PC Brian Sharkey, one of the longest-serving officers filmed, also made light of sexual assault allegations, remarking: “If you go down for a sexual assault, you might as well go down for rape,” before quickly backtracking that it was a joke.
After receiving a detailed dossier of allegations from the BBC, the Metropolitan Police suspended eight officers and one staff member, and removed two others from frontline duties.
Commissioner Sir Mark Rowley described the behaviour as “disgraceful, totally unacceptable and contrary to the values and standards of the Met.” He confirmed the Charing Cross custody team had been dismantled and that more than 1,400 officers and staff had been dismissed or forced out since 2022, “the biggest clear-out in the force’s history.”
But Rowley conceded, “Much more needs to be done to tackle the individuals and cliques whose appalling behaviour continues to let down their colleagues and Londoners. Our resolve to identify, confront and get rid of them is absolute.”
The Independent Office for Police Conduct (IOPC) has also launched an investigation, with director Amanda Rowe saying, “We are treating this matter extremely seriously.”
The revelations reignite the debate over institutional failings within Britain’s largest police force. Following Sarah Everard’s 2021 murder by a serving officer, a review led by Baroness Louise Casey concluded the Met was institutionally racist, homophobic and misogynistic, findings the force’s leadership initially resisted.

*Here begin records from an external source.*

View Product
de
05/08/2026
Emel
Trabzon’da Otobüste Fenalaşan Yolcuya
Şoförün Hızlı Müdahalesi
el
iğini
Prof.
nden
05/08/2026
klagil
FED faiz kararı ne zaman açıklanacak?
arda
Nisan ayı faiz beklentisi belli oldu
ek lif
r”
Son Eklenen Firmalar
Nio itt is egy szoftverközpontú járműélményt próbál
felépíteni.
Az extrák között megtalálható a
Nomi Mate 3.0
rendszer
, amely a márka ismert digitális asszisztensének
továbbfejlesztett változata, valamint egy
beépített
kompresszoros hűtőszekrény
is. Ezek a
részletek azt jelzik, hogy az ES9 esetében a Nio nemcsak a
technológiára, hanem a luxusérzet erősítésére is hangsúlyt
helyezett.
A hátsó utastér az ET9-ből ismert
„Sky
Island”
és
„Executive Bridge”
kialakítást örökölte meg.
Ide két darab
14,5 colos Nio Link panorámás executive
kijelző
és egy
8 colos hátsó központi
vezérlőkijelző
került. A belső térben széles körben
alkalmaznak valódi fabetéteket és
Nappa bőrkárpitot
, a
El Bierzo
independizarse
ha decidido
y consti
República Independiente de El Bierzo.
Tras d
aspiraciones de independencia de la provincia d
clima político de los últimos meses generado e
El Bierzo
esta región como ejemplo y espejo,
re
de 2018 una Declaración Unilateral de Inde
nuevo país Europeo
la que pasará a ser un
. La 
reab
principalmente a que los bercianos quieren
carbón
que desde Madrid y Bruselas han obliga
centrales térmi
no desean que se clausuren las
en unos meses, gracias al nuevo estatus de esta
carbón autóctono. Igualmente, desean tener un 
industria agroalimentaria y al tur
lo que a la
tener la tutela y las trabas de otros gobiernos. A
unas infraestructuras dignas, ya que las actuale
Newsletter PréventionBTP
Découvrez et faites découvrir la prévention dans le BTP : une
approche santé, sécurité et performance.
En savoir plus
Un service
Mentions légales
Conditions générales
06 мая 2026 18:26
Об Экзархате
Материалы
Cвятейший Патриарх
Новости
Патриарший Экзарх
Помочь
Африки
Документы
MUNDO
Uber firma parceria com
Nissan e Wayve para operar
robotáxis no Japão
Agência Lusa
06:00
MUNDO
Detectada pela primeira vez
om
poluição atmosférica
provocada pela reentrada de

Former Attorney General Dominic Grieve, who also reviewed Panorama’s footage, said he was struck by the lack of discipline among senior officers: “High standards, values and discipline didn’t seem to be present or being inculcated by the people who were in authority.”
For Fish, the evidence shows the Met has consistently underestimated the scale of its cultural rot, “I’ve seen enough to say there is a highly toxic culture there of hyper-sexualised male behaviour, misogyny, racism, and gratuitous, unlawful violence. It’s always been a rotten apple, not a rotten barrel.”